*YOUR TASK:* Give the lines of every row below as a numbered list, omitting any blank lines.

┌─ RECORDS SHOWN

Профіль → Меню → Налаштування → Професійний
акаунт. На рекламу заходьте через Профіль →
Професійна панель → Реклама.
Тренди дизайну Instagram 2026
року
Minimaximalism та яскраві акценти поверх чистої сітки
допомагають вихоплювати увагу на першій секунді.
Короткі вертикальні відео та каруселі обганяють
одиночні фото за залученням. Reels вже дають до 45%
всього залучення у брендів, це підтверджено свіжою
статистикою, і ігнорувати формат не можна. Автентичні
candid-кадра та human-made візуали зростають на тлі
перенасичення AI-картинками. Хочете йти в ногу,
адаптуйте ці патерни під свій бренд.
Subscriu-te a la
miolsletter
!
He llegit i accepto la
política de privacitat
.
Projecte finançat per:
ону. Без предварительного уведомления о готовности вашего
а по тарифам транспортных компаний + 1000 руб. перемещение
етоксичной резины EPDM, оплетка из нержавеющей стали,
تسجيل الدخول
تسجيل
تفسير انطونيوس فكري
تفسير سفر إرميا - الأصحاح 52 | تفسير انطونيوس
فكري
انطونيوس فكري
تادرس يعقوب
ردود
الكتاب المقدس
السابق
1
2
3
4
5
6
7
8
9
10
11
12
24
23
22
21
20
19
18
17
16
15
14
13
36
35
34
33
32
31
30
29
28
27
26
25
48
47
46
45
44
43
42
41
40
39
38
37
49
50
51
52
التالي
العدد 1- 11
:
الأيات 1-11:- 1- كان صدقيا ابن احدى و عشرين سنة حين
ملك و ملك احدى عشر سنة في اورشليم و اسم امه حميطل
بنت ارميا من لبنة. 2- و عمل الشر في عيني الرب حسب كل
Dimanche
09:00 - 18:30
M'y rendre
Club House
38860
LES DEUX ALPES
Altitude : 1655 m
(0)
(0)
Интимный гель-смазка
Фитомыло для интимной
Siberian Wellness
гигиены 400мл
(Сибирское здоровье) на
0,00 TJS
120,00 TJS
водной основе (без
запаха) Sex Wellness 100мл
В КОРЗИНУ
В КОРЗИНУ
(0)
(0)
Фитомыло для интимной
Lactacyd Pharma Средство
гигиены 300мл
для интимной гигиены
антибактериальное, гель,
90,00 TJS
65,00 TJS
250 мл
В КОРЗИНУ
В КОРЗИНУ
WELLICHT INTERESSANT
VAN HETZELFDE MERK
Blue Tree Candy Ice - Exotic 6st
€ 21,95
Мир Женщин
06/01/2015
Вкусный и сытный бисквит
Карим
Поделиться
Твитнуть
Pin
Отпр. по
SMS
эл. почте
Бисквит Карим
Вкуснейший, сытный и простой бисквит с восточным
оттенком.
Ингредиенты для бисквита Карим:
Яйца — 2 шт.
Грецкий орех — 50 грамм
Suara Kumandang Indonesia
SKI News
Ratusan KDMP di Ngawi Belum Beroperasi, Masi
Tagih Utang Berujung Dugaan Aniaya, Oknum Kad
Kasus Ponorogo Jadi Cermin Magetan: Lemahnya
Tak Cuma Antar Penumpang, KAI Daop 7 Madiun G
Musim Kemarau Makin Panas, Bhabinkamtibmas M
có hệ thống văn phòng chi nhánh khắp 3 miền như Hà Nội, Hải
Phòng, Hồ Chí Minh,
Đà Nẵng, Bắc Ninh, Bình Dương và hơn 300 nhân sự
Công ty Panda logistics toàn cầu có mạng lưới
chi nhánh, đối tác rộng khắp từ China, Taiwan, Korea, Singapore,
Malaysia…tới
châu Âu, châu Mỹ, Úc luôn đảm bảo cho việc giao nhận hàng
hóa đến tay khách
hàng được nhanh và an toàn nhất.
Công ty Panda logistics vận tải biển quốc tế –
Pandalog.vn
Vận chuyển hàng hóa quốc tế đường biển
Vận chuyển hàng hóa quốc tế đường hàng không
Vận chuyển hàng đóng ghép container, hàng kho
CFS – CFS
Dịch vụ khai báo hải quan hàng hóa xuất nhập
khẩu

└─

*SOLUTION:*
1. Профіль → Меню → Налаштування → Професійний
2. акаунт. На рекламу заходьте через Профіль →
3. Професійна панель → Реклама.
4. Тренди дизайну Instagram 2026
5. року
6. Minimaximalism та яскраві акценти поверх чистої сітки
7. допомагають вихоплювати увагу на першій секунді.
8. Короткі вертикальні відео та каруселі обганяють
9. одиночні фото за залученням. Reels вже дають до 45%
10. всього залучення у брендів, це підтверджено свіжою
11. статистикою, і ігнорувати формат не можна. Автентичні
12. candid-кадра та human-made візуали зростають на тлі
13. перенасичення AI-картинками. Хочете йти в ногу,
14. адаптуйте ці патерни під свій бренд.
15. Subscriu-te a la
16. miolsletter
17. !
18. He llegit i accepto la
19. política de privacitat
20. .
21. Projecte finançat per:
22. ону. Без предварительного уведомления о готовности вашего
23. а по тарифам транспортных компаний + 1000 руб. перемещение
24. етоксичной резины EPDM, оплетка из нержавеющей стали,
25. تسجيل الدخول
26. تسجيل
27. تفسير انطونيوس فكري
28. تفسير سفر إرميا - الأصحاح 52 | تفسير انطونيوس
29. فكري
30. انطونيوس فكري
31. تادرس يعقوب
32. ردود
33. الكتاب المقدس
34. السابق
35. 1
36. 2
37. 3
38. 4
39. 5
40. 6
41. 7
42. 8
43. 9
44. 10
45. 11
46. 12
47. 24
48. 23
49. 22
50. 21
51. 20
52. 19
53. 18
54. 17
55. 16
56. 15
57. 14
58. 13
59. 36
60. 35
61. 34
62. 33
63. 32
64. 31
65. 30
66. 29
67. 28
68. 27
69. 26
70. 25
71. 48
72. 47
73. 46
74. 45
75. 44
76. 43
77. 42
78. 41
79. 40
80. 39
81. 38
82. 37
83. 49
84. 50
85. 51
86. 52
87. التالي
88. العدد 1- 11
89. :
90. الأيات 1-11:- 1- كان صدقيا ابن احدى و عشرين سنة حين
91. ملك و ملك احدى عشر سنة في اورشليم و اسم امه حميطل
92. بنت ارميا من لبنة. 2- و عمل الشر في عيني الرب حسب كل
93. Dimanche
94. 09:00 - 18:30
95. M'y rendre
96. Club House
97. 38860
98. LES DEUX ALPES
99. Altitude : 1655 m
100. (0)
101. (0)
102. Интимный гель-смазка
103. Фитомыло для интимной
104. Siberian Wellness
105. гигиены 400мл
106. (Сибирское здоровье) на
107. 0,00 TJS
108. 120,00 TJS
109. водной основе (без
110. запаха) Sex Wellness 100мл
111. В КОРЗИНУ
112. В КОРЗИНУ
113. (0)
114. (0)
115. Фитомыло для интимной
116. Lactacyd Pharma Средство
117. гигиены 300мл
118. для интимной гигиены
119. антибактериальное, гель,
120. 90,00 TJS
121. 65,00 TJS
122. 250 мл
123. В КОРЗИНУ
124. В КОРЗИНУ
125. WELLICHT INTERESSANT
126. VAN HETZELFDE MERK
127. Blue Tree Candy Ice - Exotic 6st
128. € 21,95
129. Мир Женщин
130. 06/01/2015
131. Вкусный и сытный бисквит
132. Карим
133. Поделиться
134. Твитнуть
135. Pin
136. Отпр. по
137. SMS
138. эл. почте
139. Бисквит Карим
140. Вкуснейший, сытный и простой бисквит с восточным
141. оттенком.
142. Ингредиенты для бисквита Карим:
143. Яйца — 2 шт.
144. Грецкий орех — 50 грамм
145. Suara Kumandang Indonesia
146. SKI News
147. Ratusan KDMP di Ngawi Belum Beroperasi, Masi
148. Tagih Utang Berujung Dugaan Aniaya, Oknum Kad
149. Kasus Ponorogo Jadi Cermin Magetan: Lemahnya
150. Tak Cuma Antar Penumpang, KAI Daop 7 Madiun G
151. Musim Kemarau Makin Panas, Bhabinkamtibmas M
152. có hệ thống văn phòng chi nhánh khắp 3 miền như Hà Nội, Hải
153. Phòng, Hồ Chí Minh,
154. Đà Nẵng, Bắc Ninh, Bình Dương và hơn 300 nhân sự
155. Công ty Panda logistics toàn cầu có mạng lưới
156. chi nhánh, đối tác rộng khắp từ China, Taiwan, Korea, Singapore,
157. Malaysia…tới
158. châu Âu, châu Mỹ, Úc luôn đảm bảo cho việc giao nhận hàng
159. hóa đến tay khách
160. hàng được nhanh và an toàn nhất.
161. Công ty Panda logistics vận tải biển quốc tế –
162. Pandalog.vn
163. Vận chuyển hàng hóa quốc tế đường biển
164. Vận chuyển hàng hóa quốc tế đường hàng không
165. Vận chuyển hàng đóng ghép container, hàng kho
166. CFS – CFS
167. Dịch vụ khai báo hải quan hàng hóa xuất nhập
168. khẩu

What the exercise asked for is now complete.